History of GAIS
The concept of a German-American School in the Bay Area in order to promote the German language and culture started in May 1980, with an ad-hoc committee under the leadership of Dr. Liedkte, Professor of German at the San Francisco State University. He was assisted by a group of dedicated parents and Mr. Rothmann, the German consul at that time and the Swiss consul, Mr. Frey. The result of many years of dedicated work, the German American School (GAS) was created by a small group of parents wanting to provide a good bilingual education for their children.
The guiding idea of the founding families was to build a school for their own children that would be both German and American, and therefore also teach in both English and German bilingually at the native speaker level. It would promote the German language and culture, as well as familiarize the European families with the American culture. A full-time German-American School would eventually lead to the High-School diploma and the German Abitur, thus broadening the horizons and preparing the students for both university systems. Most of the founding families were of mixed marriages, with one German parent, permanently living in the US, but also wanting to pass on the German or European cultural heritage and language.

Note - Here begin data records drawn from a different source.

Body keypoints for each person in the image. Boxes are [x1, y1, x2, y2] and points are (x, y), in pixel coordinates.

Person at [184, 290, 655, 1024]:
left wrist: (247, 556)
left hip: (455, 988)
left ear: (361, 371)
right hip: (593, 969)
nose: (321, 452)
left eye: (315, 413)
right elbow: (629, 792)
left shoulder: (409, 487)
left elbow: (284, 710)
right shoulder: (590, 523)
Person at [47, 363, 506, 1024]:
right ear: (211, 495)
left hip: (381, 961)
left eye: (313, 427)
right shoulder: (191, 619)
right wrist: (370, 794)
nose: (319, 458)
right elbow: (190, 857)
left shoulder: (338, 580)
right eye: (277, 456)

One of the main founding families was Steve and Claudia Kispersky. They met at the home of Dr. Kurt Mueller Vollmer, professor of German language at Stanford University, and decided to embark on the laborious yet rewarding task of organizing and building the DAS School. It took about two years from the first official meeting until the school opened its doors. It was first located in three rooms rented from the Woodland School in Portola Valley.

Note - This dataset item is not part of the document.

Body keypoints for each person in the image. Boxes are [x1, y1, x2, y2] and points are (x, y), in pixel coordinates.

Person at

Building a private school from the ground up without external financial support required an unexpected level of commitment. There were times when Steve Kispersky, the President of the Board, had to pay the teachers from his own pocket because the school did not have the required liquidity. Electricity and phone services were disconnected several times, providing another opportunity for the Board members to bail the school out. Soon, however, the school started to grow and attracted an ever more international clientele. Families from Europe, Asia and Africa started to send their children to the school. They were readily integrated into the school community, and the program was extended to include international project weeks far before anyone had ever heard about the International Baccalaureate program. Said Claudia Kispersky: “Building up a school costs an immense amount of time, idealism and nerves. But the effort paid off, both on a school level as well as on a personal level.”

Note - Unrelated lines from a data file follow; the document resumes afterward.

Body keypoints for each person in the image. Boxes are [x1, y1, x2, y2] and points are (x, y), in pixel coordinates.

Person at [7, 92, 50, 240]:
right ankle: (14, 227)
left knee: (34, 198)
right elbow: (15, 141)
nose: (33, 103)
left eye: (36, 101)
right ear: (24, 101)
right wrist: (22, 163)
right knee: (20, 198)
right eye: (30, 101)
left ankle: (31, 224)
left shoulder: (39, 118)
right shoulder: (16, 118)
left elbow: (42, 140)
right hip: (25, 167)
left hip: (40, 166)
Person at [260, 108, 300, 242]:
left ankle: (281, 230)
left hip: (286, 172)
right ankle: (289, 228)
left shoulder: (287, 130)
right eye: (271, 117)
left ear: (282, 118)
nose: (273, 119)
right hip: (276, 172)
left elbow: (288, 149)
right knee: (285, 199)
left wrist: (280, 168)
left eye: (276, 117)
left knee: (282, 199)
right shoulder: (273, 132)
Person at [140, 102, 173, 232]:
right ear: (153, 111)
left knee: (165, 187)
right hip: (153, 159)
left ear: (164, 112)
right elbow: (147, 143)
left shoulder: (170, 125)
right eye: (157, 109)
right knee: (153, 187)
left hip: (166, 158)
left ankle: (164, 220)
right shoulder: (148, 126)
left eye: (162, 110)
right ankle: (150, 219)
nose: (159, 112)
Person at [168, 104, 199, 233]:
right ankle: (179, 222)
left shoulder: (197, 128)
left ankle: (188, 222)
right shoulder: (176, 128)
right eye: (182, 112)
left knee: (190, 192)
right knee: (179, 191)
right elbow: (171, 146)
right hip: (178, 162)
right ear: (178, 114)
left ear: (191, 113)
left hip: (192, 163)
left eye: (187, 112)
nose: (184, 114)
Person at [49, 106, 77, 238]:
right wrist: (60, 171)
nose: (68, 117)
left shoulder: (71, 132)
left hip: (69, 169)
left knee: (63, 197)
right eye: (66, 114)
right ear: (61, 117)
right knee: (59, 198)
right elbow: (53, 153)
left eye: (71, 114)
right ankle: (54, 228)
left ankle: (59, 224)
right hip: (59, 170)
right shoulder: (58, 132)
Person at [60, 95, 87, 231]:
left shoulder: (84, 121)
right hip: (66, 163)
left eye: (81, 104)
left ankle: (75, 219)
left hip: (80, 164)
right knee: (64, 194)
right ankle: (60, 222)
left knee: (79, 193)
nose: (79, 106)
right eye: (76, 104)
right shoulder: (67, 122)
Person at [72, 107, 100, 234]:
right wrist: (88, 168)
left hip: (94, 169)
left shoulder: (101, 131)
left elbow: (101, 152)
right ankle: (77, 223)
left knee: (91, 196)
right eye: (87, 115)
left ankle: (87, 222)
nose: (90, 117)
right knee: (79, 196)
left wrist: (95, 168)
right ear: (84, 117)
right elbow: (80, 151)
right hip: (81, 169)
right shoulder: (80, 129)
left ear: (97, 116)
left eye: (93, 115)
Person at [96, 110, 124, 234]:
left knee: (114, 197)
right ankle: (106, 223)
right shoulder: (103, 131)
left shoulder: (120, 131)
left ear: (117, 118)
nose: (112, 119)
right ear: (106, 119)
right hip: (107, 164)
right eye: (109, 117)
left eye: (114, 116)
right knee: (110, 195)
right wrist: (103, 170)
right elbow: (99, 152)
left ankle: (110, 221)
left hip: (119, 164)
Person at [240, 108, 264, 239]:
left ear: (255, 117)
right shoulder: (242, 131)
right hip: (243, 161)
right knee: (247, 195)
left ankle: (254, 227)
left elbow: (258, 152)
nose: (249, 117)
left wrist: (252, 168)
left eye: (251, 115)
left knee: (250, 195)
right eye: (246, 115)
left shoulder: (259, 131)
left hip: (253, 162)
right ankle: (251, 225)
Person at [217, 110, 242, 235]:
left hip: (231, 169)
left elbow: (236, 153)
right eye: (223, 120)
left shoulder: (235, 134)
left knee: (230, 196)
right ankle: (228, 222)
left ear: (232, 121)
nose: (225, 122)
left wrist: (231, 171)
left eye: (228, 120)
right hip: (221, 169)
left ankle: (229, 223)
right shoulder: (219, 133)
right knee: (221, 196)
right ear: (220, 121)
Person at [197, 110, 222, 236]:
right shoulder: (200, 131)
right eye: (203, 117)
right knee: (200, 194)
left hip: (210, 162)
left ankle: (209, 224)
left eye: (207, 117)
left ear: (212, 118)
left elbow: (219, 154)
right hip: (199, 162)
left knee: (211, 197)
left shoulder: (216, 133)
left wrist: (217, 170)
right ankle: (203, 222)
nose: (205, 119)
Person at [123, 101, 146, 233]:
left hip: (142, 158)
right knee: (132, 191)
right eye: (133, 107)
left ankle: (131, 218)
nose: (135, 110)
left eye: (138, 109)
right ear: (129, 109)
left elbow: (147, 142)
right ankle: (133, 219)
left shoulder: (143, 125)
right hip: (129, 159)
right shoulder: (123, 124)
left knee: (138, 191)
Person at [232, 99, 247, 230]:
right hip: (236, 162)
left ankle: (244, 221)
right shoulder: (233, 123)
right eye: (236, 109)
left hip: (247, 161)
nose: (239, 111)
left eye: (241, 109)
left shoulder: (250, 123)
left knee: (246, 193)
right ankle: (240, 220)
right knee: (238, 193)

Steve and Claudia Kispersky deserve very special thanks for what they have done for our school. Without them, we would have never gotten off the ground, or stayed afloat! We are thankful for their long term vision, commitment and continued support. Our parents typify the cooperative spirit of people from many countries who work together to make our school a special place, a center for cross-cultural learning and exchange. This is the true GAIS family and community!
1998 – present
Mrs. Erika van Deusen is the new director: A very successful year for our school with the number of students peaking at 264. Two classes per grade in elementary school and for the first time a tenth grade with six students and a total of 31 teachers. So many reasons to celebrate!
The number of students increased to 250 with three first grades and two second and third grades for the first time in school history. Large upper grades have an average of 17 students per class and six students in 9th grade. The school extends its use permit to 300 students and adds five portables, including the new gym, new upper grade classrooms, new assembly room for music and a teachers’ prep room, art and crafts room, expansion of library. The old portables are refurbished and the Kindergarten is completely remodeled during the summer. First time consideration to offer 10th grade and apply for the German Anerkennung, with visits from Mr. Lauer and Mr. Quennet of the Bundesverwaltungsamt.
The school increases to 162 students with 24 teachers. First overseas DAS party, organized by Angelika Hahn, our first parent rep.
Our school has 103 students in 1st to 9th grades and 38 in Kindergarten. New science lab is installed thanks to sponsors, donations and many fundraisers organized by parents and students. Second major fundraiser at Kohl Mansion in Burlingame.
Student body formation (SMV, Schuelermitverwaltung) help with organization and funding for school projects and activities. Opening of a new computer lab for upper grades.
School has 89 students and 36 in Kindergarten. Addition of 2 classroom portables on campus, new KG room, and KG play structure. Major donation by Siemens/Rolm provides new office equipment, such as fax/copy machine. First major fundraiser at the Mountain Winery in Saratoga.
Five-year celebration at the Elliott Street campus, with many special guests including the German, Austrian, and Swiss consuls.
Official opening of our first German library with the support of Claudia Kispersky. First edition of student newspaper, the Echo. 52 students, first to eighth grade, 18 teachers.
Opening of the school in Menlo Park on October 23, 1991. We welcome our second principal, Herrn Heinz Jochem Schmahl. The school receives the required permit to operate a non-government organization.
The school opens its Kindergarten at the University Center in Palo Alto.
Opening of the GAS (German-American School) at the Woodland School campus in Portola Valley, thanks to the hard work of teachers, staff and families. The school begins in 5 rented rooms at the Woodland School, with 22 students ranging from Kindergarten to 5th grade. Frau Anne Gross is the first principal with seven teachers.